## TASK BRIEF:
Transcribe all of the data exactly. Images stay out.

## ENTRIES SUPPLIED:
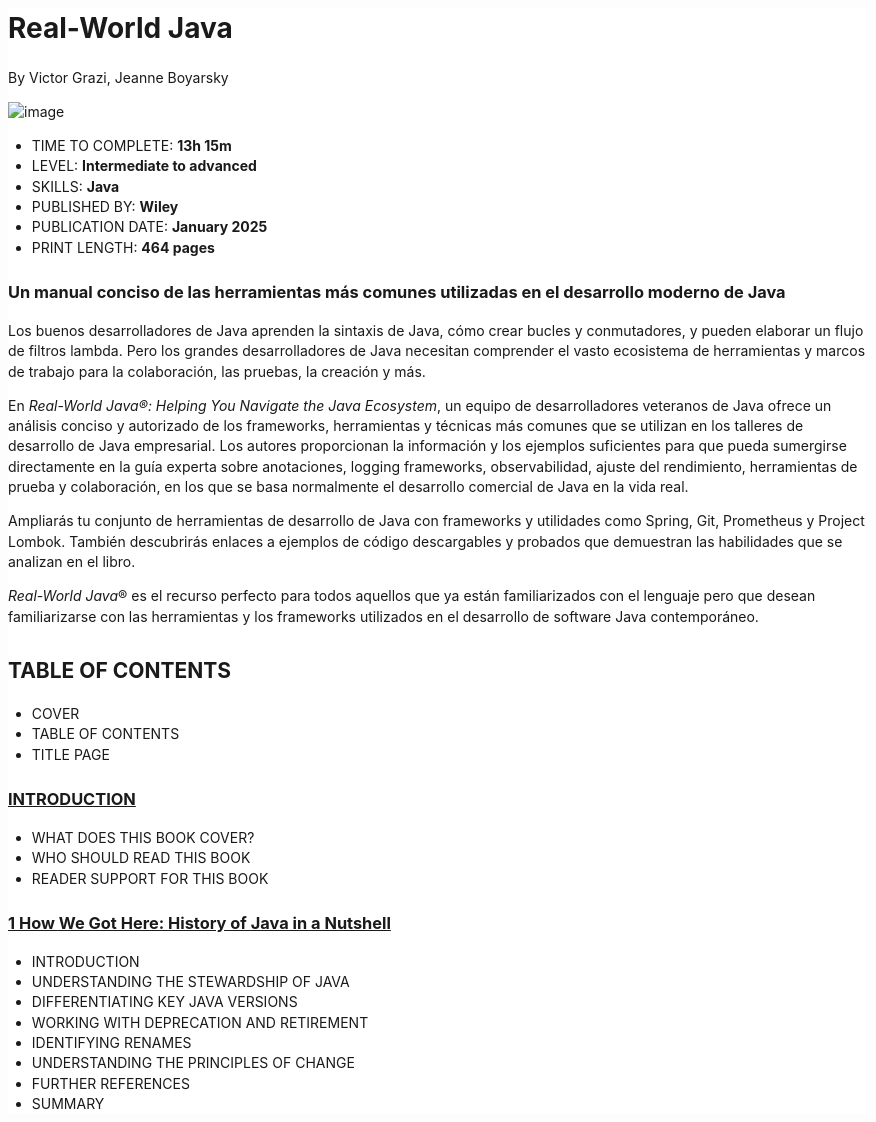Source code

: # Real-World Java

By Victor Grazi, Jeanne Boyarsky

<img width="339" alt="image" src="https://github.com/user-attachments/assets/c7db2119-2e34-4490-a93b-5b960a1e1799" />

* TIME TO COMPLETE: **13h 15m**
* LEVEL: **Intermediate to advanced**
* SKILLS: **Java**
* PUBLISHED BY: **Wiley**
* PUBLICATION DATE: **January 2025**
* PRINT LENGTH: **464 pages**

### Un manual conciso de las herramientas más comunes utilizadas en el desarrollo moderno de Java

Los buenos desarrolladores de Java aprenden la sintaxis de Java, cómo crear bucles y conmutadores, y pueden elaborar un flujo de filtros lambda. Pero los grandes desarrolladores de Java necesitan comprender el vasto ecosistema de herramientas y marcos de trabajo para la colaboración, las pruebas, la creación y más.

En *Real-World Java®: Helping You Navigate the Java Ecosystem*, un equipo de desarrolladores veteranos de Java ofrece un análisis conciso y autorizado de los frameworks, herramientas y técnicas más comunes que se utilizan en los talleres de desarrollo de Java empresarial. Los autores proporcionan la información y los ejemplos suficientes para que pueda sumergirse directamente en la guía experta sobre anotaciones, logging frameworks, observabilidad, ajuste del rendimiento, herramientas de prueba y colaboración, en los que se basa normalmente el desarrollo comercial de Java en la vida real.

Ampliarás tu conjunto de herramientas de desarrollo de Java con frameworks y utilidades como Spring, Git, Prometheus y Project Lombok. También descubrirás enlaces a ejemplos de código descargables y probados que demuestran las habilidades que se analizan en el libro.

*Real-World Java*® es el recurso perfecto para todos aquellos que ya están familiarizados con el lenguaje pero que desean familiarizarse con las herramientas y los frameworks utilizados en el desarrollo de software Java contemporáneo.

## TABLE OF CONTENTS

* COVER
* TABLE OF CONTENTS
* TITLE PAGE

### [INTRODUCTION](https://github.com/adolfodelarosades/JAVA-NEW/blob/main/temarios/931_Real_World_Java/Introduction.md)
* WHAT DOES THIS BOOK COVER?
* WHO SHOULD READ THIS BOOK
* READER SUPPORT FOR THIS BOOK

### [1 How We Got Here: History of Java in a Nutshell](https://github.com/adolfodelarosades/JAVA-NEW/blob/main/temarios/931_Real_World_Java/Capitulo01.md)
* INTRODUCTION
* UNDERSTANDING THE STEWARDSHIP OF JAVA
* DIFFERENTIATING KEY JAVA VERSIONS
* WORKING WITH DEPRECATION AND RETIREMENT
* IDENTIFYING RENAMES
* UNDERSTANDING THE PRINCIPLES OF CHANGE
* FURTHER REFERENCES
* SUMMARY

## SOLUTION TO THE EXERCISE:
Source code

: # Real-World Java

By Victor Grazi, Jeanne Boyarsky

<img width="339" alt="image" src="https://github.com/user-attachments/assets/c7db2119-2e34-4490-a93b-5b960a1e1799" />

* TIME TO COMPLETE: **13h 15m**
* LEVEL: **Intermediate to advanced**
* SKILLS: **Java**
* PUBLISHED BY: **Wiley**
* PUBLICATION DATE: **January 2025**
* PRINT LENGTH: **464 pages**

### Un manual conciso de las herramientas más comunes utilizadas en el desarrollo moderno de Java

Los buenos desarrolladores de Java aprenden la sintaxis de Java, cómo crear bucles y conmutadores, y pueden elaborar un flujo de filtros lambda. Pero los grandes desarrolladores de Java necesitan comprender el vasto ecosistema de herramientas y marcos de trabajo para la colaboración, las pruebas, la creación y más.

En *Real-World Java®: Helping You Navigate the Java Ecosystem*, un equipo de desarrolladores veteranos de Java ofrece un análisis conciso y autorizado de los frameworks, herramientas y técnicas más comunes que se utilizan en los talleres de desarrollo de Java empresarial. Los autores proporcionan la información y los ejemplos suficientes para que pueda sumergirse directamente en la guía experta sobre anotaciones, logging frameworks, observabilidad, ajuste del rendimiento, herramientas de prueba y colaboración, en los que se basa normalmente el desarrollo comercial de Java en la vida real.

Ampliarás tu conjunto de herramientas de desarrollo de Java con frameworks y utilidades como Spring, Git, Prometheus y Project Lombok. También descubrirás enlaces a ejemplos de código descargables y probados que demuestran las habilidades que se analizan en el libro.

*Real-World Java*® es el recurso perfecto para todos aquellos que ya están familiarizados con el lenguaje pero que desean familiarizarse con las herramientas y los frameworks utilizados en el desarrollo de software Java contemporáneo.

## TABLE OF CONTENTS

* COVER
* TABLE OF CONTENTS
* TITLE PAGE

### [INTRODUCTION](https://github.com/adolfodelarosades/JAVA-NEW/blob/main/temarios/931_Real_World_Java/Introduction.md)
* WHAT DOES THIS BOOK COVER?
* WHO SHOULD READ THIS BOOK
* READER SUPPORT FOR THIS BOOK

### [1 How We Got Here: History of Java in a Nutshell](https://github.com/adolfodelarosades/JAVA-NEW/blob/main/temarios/931_Real_World_Java/Capitulo01.md)
* INTRODUCTION
* UNDERSTANDING THE STEWARDSHIP OF JAVA
* DIFFERENTIATING KEY JAVA VERSIONS
* WORKING WITH DEPRECATION AND RETIREMENT
* IDENTIFYING RENAMES
* UNDERSTANDING THE PRINCIPLES OF CHANGE
* FURTHER REFERENCES
* SUMMARY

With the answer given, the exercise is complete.